== YOUR ASSIGNMENT ==
Copy out the lines of the text from the line that contains "### Analytics and Reporting Requirements" to the line that contains "- Success rate by multiple", including both of those lines.

════════════════════

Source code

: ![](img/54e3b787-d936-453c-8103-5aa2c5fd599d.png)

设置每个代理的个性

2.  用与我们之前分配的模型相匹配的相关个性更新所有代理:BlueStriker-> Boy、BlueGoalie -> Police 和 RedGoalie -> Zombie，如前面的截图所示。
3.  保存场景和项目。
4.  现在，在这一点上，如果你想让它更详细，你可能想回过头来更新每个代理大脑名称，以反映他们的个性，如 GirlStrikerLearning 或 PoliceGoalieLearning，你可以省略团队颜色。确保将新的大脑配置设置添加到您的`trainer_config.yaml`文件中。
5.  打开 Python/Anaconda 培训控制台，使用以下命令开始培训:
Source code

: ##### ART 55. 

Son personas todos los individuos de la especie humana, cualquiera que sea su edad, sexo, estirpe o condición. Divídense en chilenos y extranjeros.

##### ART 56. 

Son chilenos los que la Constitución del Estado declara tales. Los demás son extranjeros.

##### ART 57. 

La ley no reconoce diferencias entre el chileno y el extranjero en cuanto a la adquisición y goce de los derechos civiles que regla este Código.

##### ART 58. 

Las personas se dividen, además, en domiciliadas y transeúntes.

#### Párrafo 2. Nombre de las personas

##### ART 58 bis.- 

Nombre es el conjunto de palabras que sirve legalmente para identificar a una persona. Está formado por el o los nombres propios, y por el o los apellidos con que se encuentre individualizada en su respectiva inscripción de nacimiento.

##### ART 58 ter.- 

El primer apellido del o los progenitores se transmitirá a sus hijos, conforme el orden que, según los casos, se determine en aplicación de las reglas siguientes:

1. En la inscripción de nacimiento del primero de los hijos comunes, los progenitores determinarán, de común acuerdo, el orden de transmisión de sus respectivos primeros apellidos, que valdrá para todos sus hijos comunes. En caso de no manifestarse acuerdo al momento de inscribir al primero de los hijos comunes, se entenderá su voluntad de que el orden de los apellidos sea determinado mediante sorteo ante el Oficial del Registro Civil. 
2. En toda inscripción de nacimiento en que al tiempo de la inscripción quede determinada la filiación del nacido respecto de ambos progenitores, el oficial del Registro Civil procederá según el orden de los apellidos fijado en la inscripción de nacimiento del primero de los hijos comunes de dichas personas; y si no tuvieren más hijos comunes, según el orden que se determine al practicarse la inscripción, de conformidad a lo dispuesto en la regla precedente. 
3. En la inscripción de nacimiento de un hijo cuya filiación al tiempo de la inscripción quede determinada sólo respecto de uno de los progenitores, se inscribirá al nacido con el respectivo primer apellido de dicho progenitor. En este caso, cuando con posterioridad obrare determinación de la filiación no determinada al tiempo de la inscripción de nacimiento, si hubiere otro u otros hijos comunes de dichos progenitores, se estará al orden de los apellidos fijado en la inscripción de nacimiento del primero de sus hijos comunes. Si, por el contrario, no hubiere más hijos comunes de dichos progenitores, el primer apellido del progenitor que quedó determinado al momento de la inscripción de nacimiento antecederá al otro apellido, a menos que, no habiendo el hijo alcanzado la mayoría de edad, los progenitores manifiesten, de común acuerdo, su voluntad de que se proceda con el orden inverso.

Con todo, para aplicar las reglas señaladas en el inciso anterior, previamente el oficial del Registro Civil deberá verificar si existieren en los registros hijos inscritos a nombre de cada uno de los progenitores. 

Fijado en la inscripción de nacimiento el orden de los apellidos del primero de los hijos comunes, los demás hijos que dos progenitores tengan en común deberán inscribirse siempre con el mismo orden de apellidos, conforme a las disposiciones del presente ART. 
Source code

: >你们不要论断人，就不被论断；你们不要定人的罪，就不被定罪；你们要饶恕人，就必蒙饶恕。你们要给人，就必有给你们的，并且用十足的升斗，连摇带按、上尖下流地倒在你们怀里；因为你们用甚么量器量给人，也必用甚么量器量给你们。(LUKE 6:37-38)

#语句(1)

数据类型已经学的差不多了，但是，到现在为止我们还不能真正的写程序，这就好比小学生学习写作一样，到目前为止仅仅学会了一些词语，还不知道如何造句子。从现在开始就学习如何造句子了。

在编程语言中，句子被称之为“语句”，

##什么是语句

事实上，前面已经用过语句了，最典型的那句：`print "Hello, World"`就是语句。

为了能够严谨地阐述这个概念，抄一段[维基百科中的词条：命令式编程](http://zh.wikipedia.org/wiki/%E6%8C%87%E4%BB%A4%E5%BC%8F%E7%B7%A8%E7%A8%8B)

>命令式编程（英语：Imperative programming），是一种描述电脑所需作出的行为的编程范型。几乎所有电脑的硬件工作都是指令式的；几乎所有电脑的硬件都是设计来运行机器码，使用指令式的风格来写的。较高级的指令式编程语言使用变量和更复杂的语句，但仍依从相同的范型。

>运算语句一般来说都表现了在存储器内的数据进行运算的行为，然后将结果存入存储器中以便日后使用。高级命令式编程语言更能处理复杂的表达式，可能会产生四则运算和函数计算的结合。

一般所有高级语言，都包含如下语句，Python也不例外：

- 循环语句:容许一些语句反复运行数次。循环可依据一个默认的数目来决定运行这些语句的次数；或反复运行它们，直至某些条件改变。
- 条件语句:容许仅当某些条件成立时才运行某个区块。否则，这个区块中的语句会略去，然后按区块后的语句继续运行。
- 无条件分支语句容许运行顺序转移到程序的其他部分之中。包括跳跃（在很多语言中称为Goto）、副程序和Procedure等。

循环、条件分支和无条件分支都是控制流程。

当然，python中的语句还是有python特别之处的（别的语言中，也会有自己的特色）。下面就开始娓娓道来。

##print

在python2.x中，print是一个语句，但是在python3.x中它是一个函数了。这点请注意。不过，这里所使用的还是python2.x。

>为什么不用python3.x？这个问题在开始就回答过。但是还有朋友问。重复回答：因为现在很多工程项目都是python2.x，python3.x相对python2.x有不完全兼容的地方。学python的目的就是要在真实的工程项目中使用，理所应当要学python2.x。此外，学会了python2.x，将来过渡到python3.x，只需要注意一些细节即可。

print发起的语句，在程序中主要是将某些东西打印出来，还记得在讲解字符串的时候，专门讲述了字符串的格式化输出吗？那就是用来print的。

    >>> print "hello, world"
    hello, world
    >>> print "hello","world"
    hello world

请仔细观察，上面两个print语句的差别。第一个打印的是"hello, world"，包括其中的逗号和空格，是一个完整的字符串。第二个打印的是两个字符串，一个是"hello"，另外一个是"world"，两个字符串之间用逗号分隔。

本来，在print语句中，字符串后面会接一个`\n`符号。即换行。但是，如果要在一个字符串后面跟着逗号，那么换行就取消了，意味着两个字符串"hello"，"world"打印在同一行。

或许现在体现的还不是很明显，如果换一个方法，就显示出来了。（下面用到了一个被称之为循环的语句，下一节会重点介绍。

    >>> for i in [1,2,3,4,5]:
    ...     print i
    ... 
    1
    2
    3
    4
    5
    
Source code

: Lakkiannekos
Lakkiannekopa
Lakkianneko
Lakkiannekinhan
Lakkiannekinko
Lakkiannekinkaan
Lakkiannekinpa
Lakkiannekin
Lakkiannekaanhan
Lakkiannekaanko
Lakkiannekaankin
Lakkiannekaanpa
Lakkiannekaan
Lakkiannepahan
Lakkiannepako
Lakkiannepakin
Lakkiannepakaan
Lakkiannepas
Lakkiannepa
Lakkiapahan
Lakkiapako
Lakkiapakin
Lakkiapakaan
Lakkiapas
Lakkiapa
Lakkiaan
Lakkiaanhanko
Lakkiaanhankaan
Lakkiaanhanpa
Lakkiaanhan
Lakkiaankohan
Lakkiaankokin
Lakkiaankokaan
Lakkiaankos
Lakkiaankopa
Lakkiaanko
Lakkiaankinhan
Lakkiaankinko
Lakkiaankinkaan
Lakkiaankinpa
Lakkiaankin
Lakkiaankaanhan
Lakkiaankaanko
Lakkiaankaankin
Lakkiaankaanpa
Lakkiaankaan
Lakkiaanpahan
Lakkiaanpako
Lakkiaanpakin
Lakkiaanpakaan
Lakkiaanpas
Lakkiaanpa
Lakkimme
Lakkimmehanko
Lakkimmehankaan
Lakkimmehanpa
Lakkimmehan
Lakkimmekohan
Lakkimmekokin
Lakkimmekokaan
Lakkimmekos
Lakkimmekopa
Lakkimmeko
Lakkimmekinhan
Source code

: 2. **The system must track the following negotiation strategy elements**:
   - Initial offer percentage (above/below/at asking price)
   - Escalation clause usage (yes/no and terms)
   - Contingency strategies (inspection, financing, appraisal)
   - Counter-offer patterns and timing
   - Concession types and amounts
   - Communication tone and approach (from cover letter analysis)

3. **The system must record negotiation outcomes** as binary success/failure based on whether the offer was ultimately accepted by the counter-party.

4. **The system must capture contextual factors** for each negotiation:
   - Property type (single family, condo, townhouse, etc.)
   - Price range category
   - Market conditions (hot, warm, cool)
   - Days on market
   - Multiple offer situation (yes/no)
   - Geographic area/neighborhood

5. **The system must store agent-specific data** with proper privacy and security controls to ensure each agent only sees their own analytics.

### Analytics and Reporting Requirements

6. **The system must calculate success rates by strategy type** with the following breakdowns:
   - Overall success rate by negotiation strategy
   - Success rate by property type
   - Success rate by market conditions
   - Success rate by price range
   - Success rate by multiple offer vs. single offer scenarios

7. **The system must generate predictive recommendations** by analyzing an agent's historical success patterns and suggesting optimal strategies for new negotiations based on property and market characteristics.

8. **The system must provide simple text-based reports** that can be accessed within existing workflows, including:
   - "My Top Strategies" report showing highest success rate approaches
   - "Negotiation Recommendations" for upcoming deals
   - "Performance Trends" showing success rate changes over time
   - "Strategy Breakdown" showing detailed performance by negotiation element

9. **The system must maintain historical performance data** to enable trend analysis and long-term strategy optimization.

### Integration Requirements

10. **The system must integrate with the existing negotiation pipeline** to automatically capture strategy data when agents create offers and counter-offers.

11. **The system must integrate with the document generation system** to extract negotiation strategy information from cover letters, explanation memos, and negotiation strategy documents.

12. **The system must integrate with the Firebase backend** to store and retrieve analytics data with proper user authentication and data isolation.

════════════════════

== OUTPUT BELOW ==
### Analytics and Reporting Requirements

6. **The system must calculate success rates by strategy type** with the following breakdowns:
   - Overall success rate by negotiation strategy
   - Success rate by property type
   - Success rate by market conditions
   - Success rate by price range
   - Success rate by multiple offer vs. single offer scenarios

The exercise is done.